On a souvent une vision du cinéma Coréen se limitant à des films ultra violents ou glauques, mais exposant des thématiques fortes et une critique sociale intéressante. On nous dépeint régulièrement, à travers ces films, un univers sombre et des individus crasseux happés par une société impitoyable. Castaway on the Moon s'éloigne de cet univers sombre tout en gardant, sous forme de métaphore essentiellement, une critique profonde et intelligente de l'isolement des individus.
Partant d'un synopsis relativement simple, un mec qui a tout perdu et qui se jette d'un pont pour finir échoué sur une île, le film ne cherche cependant pas à nous expliquer en détails les conditions de survie nécessaire pour vivre sur une île déserte.
La première partie du film nous présente donc le protagoniste échoué sur une île en plein milieu de Séoul, sur le fleuve Han. Le héros cherche d'abord un moyen de s'échapper avant de se résigner et d'accepter sa condition de naufragé. Toute cette partie est réalisée sur un ton léger, quoique légèrement mélancolique. Exit la gravité de la situation comme dans Seul au monde avec Tom Hanks. De nombreuses scènes tournent en parodie plusieurs récits et films abordant le sujet des survivants sur une île déserte (mention spéciale quand le héros essaye de faire du feu).
Mais contrairement à des films finalement assez creux comme Seul au monde, Castaway on the Moon tente, et réussi très bien, une critique originale de l'isolement des individus au sein même d'une ville gigantesque bondée de monde. En outre, tout l'intérêt du film réside dans le parallèle qui est fait avec le second protagoniste, introduit un peu plus tard. Ce nouveau protagoniste, une jeune femme, est elle aussi isolée et seule au monde … dans sa chambre.

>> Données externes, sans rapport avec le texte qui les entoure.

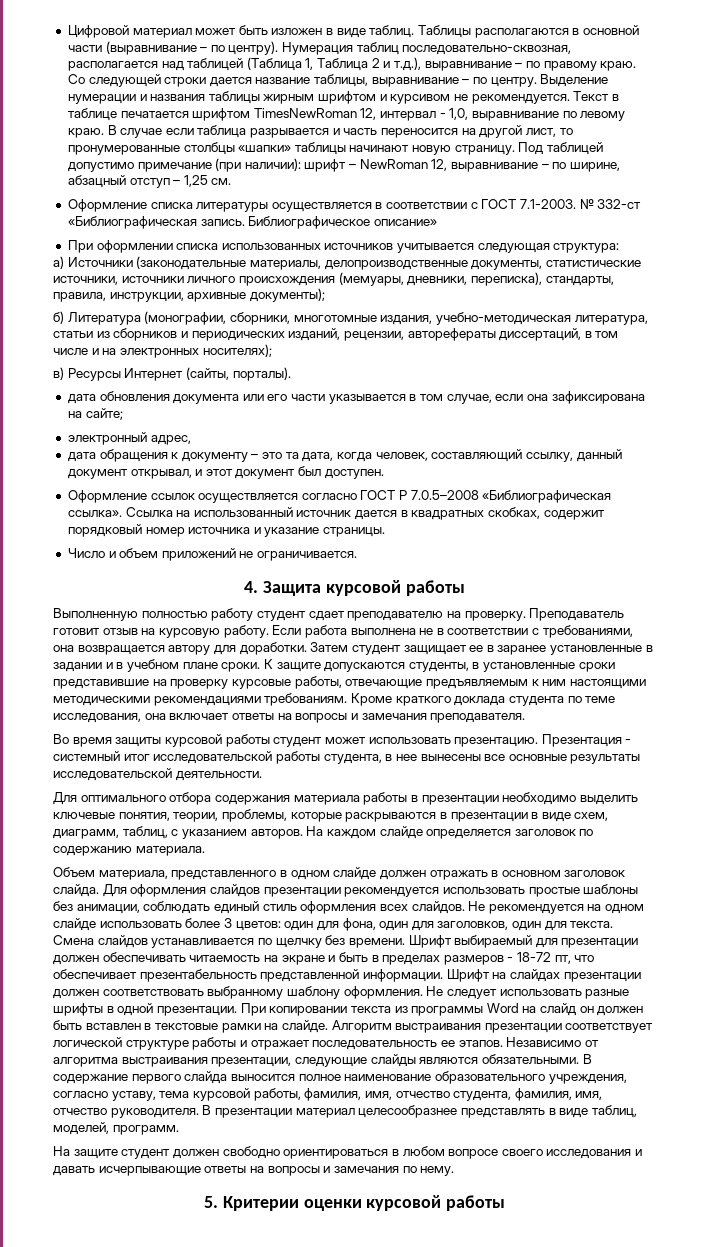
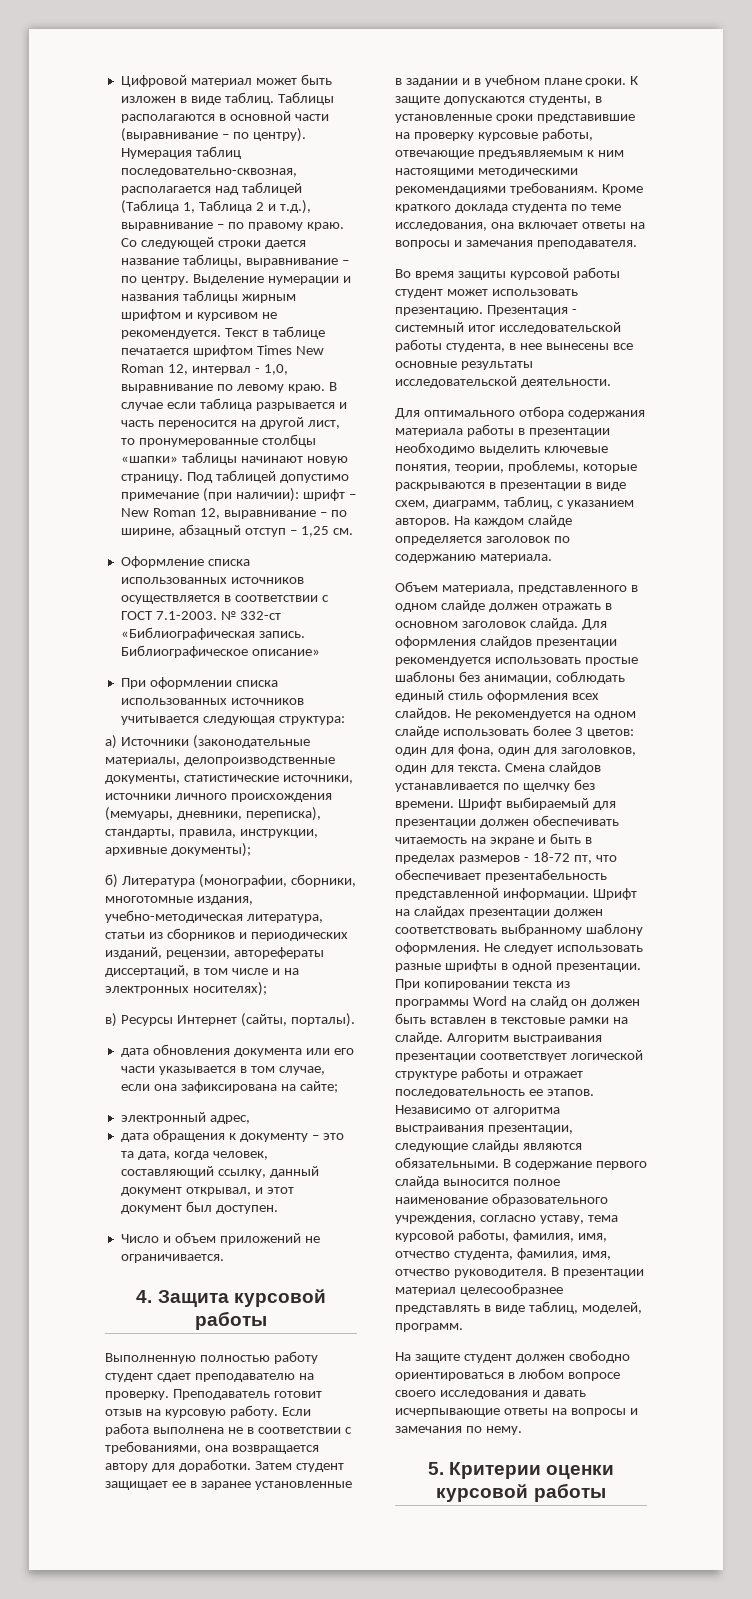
[253,108,357,118] TimesNewRoman -> [256,345,324,355] [120,364,164,373] Times New Roman
[359,159,428,169] NewRoman -> [120,508,196,517] New Roman
[196,202,269,212] литературы -> [120,577,304,584] использованных источников
[67,490,612,503] [67,507,605,520] [67,524,386,537] // Оформление ссылок осуществляется согласно ГОСТ Р 7.0.5–2008 «Библиографическая ссылка». Ссылка на использованный источник дается в квадратных скобках, содержит порядковый номер источника и указание страницы. -> (278, 1209) none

Du haut de son immeuble elle va ainsi observer et communiquer avec le naufragé.
La jeune femme, qui ne sort jamais de sa chambre et qui est enfermée dans un profond mutisme va ainsi peu à peu s'intéresser au héros et tenter d'engager la conversation avec celui-ci. A sa façon bien sûr, c'est-à-dire par message (des papiers dans une bouteille, un classique) et non pas directement.
Le parallèle entre les deux individus ne s'arrête pas là, puisque le réalisateur a synchronisé le déroulement des événements de la même façon pour les deux protagonistes. Le naufrage, l'espoir et le retour à la réalité, tout ce déroulement qui permet d'accentuer un peu plus la situation similaire dans laquelle ils se trouvent.
Tout est donc mis en scène de façon symbolique, le renfermement sur soi-même autour d'une société de plus en plus urbanisée et la communication qui ne se fait plus que de façon textuelle ou visuelle et non pas devant la personne en chair et en os.
C'est au final une situation particulièrement ironique et très intéressante qui se dégage du film : le naufrage de deux individus, l'un sur son île déserte en mode Robinson Crusoé et l'autre dans son appartement blindé de déchets ménagers en mode Hikokomori. Mais là où, le récit d'un homme échoué sur une île déserte relève de la fiction ou du fait divers, celui de l'individu isolé au sein même de la civilisation se révèle beaucoup plus actuel et donc intéressant. Le réalisateur a ainsi réussi avec brio à montrer qu'un individu seul sur une île déserte se trouve dans une situation similaire à un individu seul dans sa chambre et ça c'est fort !
Au final, le seul reproche que je pourrais faire sur ce film est sa fin, un peu trop convenue et facile. Cela dit, c'est avant tout pour tous les éléments symboliques qu'il dégage et de leur utilisation intelligente, que Castaway on the Moon mérite d'être visionné.